Both men and seals were expendable in the quest for profits by the men who owned the ships.
Every year men died, but many times more seals died. And they died in agony, by the millions.
The blood of men and seals mingles with the brine in these waters and I saw it last night as the setting sun flashed a scarlet glow across the bergy ice and black water, exposing symbolically for a moment, the sea of blood that lies beneath the surface.
This is the area where we now navigate in search of seals and sealers.
The world's largest mass slaughter of a marine mammal species begins in less than 24 hours. Today we are searching for the sealing fleet. We have passed numerous patches of broken ice and bergy bits and seen seals but we have yet to find the main herd or the hundreds of sealing vessels waiting to slaughter them.
Unlike the sealers, we don't have the advantage of Canadian government aircraft searching out the locations for us. We don't have Canadian government icebreakers clearing a path for us.
We are one ship and 20 volunteers being shadowed by a Coast Guard ship that stays eerily silent, trailing us from a distance, watching our every move and relaying our position to the sealers.
The sealers have the resources of the entire government of Canada at their disposal. The seals have only us, the crew of the Farley Mowat.
This old ship has weathered much in the last two months. Two hull breaches, harassment from Canadian bureaucrats, near collisions with Coast Guard ice-breakers, locked into the ice where we weathered a severe storm, and our crew violently assaulted by enraged sealers.
Many of the crew are tired - yet undaunted. Our Chief Engineer Charles Hutchings and his engineers have endured the stress of flooding in our engine room and successfully fought back the rise of water twice.
Our 1st Officer Alex Cornelissen and our Bosun Adrian Haley have dived into the icy waters many times to insert and inspect the temporary wooden plugs that stopped the flooding until we could weld temporary patched into place underwater.

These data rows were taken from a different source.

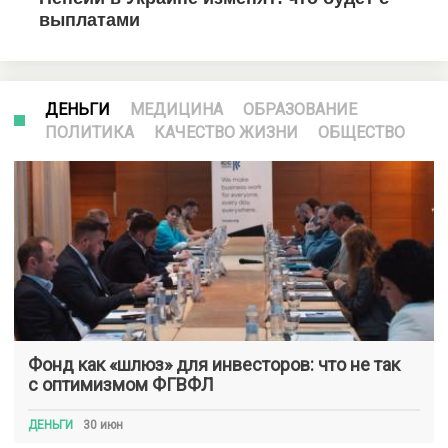
ДЕНЬГИ
МЕДИЦИНА
ОБРАЗОВАНИЕ
ПОЛИТИКА
КАЧЕСТВО ЖИЗНИ
ОБЩЕСТВО
Фонд как «шлюз» для инвесторов: что не так
с оптимизмом ФГВФЛ
ДЕНЬГИ
30 июн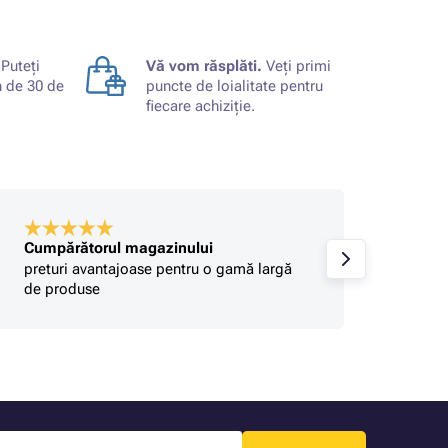
Puteți
Vă vom răsplăti.
Veți primi
n de 30 de
puncte de loialitate pentru
fiecare achiziție.
Cumpărătorul magazinului
Gabrie
preturi avantajoase pentru o gamă largă
Seriozi
de produse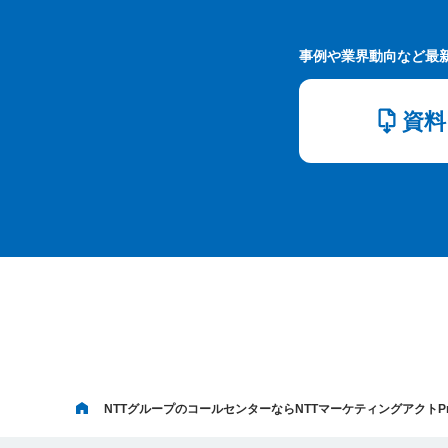
事例や業界動向など最
資料
NTTグループのコールセンターならNTTマーケティングアクトPr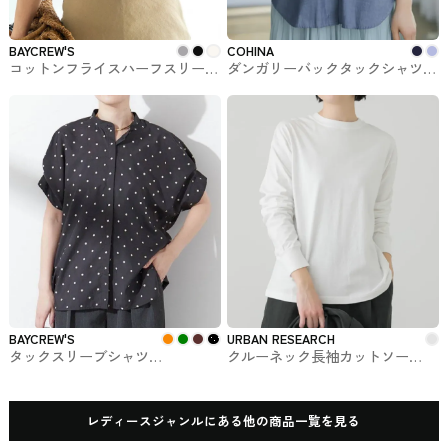
BAYCREW'S
COHINA
コットンフライスハーフスリーブ
ダンガリーバックタックシャツ
プルオーバー BAYCREW'Sで購入
COHINAのトップス
できるIÉNA
BAYCREW'S
URBAN RESEARCH
タックスリーブシャツ
クルーネック長袖カットソー
BAYCREW'Sで購入できるトップ
URBAN RESEARCHで購入できる
ス
かぐれ
レディースジャンルにある他の商品一覧を見る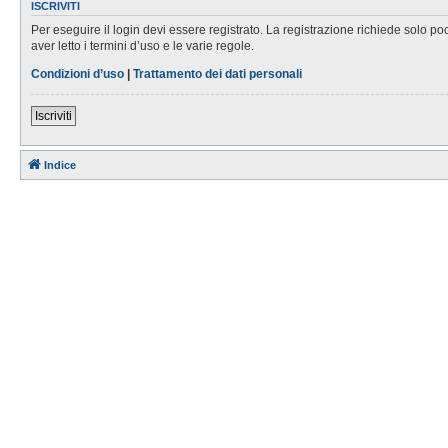
ISCRIVITI
Per eseguire il login devi essere registrato. La registrazione richiede solo po
aver letto i termini d’uso e le varie regole.
Condizioni d’uso
|
Trattamento dei dati personali
Iscriviti
Indice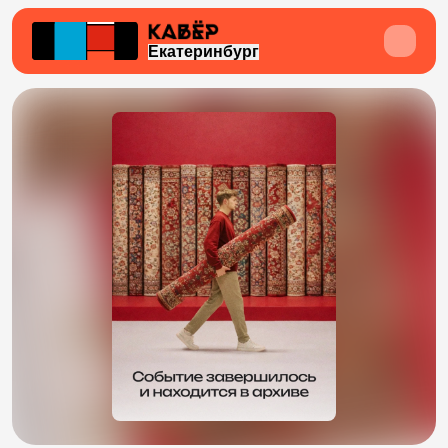
Екатеринбург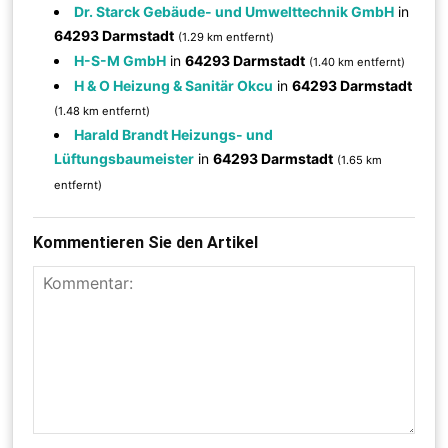
Dr. Starck Gebäude- und Umwelttechnik GmbH
in
64293 Darmstadt
(1.29 km entfernt)
H-S-M GmbH
in
64293 Darmstadt
(1.40 km entfernt)
H & O Heizung & Sanitär Okcu
in
64293 Darmstadt
(1.48 km entfernt)
Harald Brandt Heizungs- und
Lüftungsbaumeister
in
64293 Darmstadt
(1.65 km
entfernt)
Kommentieren Sie den Artikel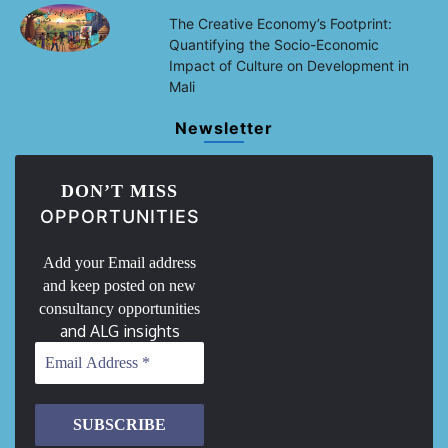
The Creative Economy’s Footprint:
Quantifying the Socio-Economic
Impact of Culture on Development in
Mali
Newsletter
DON’T MISS
OPPORTUNITIES
Add your Email address
and keep posted on new
consultancy opportunities
and ALG insights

Seven of our crew suffered blows and had their faces bloodied from the hak-a-piks of the sealing crew of the Brady Mariner. They now laughingly refer to those sealers as the "evil Brady bunch".
The same crew also had to endure being arrested after the assault and charged with the "crime" of seeing a seal being killed. (Under Canadian law, it is illegal to observe the annual seal kill.)
We have also seen volunteer crew depart in Halifax, Port aux Basques, Eastport, Charlottetown and St. Pierre and their positions taken up by volunteer replacements.
Of the crew of twenty aboard now, only twelve of us remain of the original crew of twenty that departed from Bermuda on February 21st. In total, 42 volunteers from 10 different nations have participated in this campaign on this ship since February 21.
This morning the dark shroud of this lonely sea is undulating with mild swells. It is an overcast day, fitting for the eve of the largest marine mammal massacre on the planet.
Out there on the ice is hope and emerging awareness as young seals explore their new world, fascinated and captivated by each new experience.
Tomorrow, however, tens of thousands of these young creatures will suffer the final brutal and bloody experience of their short and young lives. They will be wasted and snuffed from existence, all hope in their young lives forever gone in yet another testament to the unforgivable horrific cruelty of this species we call humanity.
These innocent creatures will die for our collective sins. They will die because we are an arrogant and ignorant species, divine legends in our own perverse self-glorified minds, and unfit to proclaim ourselves superior to anything.
For of all these species on this Earth, we are the most deceitful, most violent and most unnatural of all and what we sow we shall reap - a thousandfold.
* Canada plans to kill more than 300,000 young seals this year. Some of the seal pelts are used by the fashion industry.